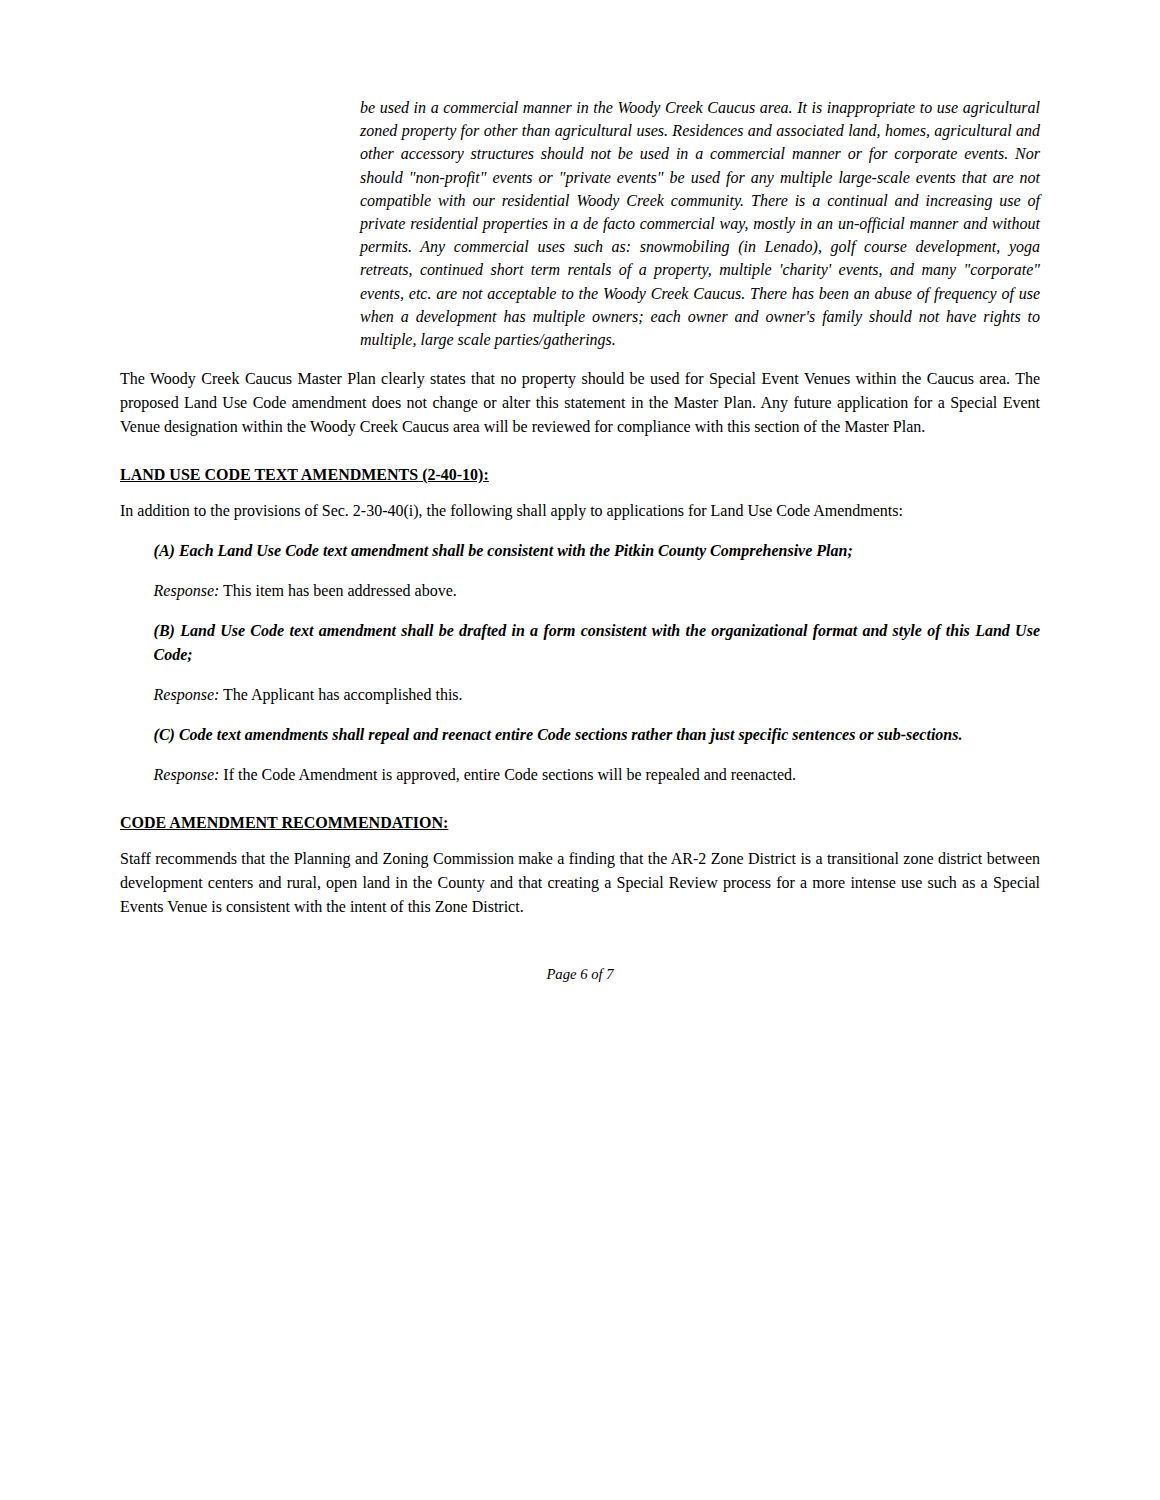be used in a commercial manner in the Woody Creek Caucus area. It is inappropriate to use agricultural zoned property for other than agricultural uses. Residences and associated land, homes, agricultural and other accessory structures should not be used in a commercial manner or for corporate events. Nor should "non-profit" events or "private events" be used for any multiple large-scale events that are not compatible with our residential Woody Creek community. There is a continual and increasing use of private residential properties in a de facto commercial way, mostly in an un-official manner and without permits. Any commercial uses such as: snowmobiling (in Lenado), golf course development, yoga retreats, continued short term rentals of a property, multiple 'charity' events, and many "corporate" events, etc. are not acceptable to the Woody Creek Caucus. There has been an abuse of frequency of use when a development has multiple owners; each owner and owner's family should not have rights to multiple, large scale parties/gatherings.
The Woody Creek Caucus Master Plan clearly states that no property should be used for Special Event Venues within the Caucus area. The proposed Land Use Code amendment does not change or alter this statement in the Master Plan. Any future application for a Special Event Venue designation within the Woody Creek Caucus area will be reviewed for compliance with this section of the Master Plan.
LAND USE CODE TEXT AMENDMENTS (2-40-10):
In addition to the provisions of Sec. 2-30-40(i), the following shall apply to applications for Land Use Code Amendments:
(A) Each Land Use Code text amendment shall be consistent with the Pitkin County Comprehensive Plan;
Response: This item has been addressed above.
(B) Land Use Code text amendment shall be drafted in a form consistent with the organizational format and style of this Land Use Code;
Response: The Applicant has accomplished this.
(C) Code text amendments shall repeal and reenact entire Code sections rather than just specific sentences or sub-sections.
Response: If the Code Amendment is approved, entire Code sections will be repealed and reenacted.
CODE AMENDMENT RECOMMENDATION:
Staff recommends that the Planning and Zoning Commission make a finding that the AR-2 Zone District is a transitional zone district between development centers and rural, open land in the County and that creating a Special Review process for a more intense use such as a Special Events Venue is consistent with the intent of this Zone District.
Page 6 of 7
■ ■ ■
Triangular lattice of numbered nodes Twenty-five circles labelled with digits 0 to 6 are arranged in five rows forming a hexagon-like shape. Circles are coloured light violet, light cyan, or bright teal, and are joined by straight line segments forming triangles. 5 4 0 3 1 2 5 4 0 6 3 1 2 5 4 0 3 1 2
■ ■ ■
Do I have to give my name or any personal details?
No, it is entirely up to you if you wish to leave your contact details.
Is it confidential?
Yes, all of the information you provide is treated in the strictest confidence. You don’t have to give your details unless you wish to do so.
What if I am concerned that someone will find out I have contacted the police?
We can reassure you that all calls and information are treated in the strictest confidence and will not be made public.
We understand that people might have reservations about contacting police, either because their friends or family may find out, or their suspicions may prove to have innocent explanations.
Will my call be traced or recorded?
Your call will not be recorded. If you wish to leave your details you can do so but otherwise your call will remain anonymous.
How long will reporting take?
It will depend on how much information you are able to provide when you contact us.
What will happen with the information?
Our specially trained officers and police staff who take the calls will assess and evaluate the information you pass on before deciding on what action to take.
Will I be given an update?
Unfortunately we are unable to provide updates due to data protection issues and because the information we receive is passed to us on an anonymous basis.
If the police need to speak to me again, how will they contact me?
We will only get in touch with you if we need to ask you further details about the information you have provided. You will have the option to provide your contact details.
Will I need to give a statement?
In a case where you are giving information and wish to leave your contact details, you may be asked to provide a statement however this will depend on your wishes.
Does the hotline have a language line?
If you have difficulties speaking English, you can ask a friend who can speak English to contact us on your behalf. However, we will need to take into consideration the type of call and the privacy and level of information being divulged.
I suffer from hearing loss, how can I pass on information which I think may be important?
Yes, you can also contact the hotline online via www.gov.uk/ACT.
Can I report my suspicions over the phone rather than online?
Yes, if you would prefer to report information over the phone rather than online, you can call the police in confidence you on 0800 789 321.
■ ■ ■
> _TASK REQUIREMENTS_:
Lines that hold the word "shall" are the ones to copy from the entries above.

> _ANSWER SPACE_:
In addition to the provisions of Sec. 2-30-40(i), the following shall apply to applications for Land Use Code Amendments:
(A) Each Land Use Code text amendment shall be consistent with the Pitkin County Comprehensive Plan;
(B) Land Use Code text amendment shall be drafted in a form consistent with the organizational format and style of this Land Use Code;
(C) Code text amendments shall repeal and reenact entire Code sections rather than just specific sentences or sub-sections.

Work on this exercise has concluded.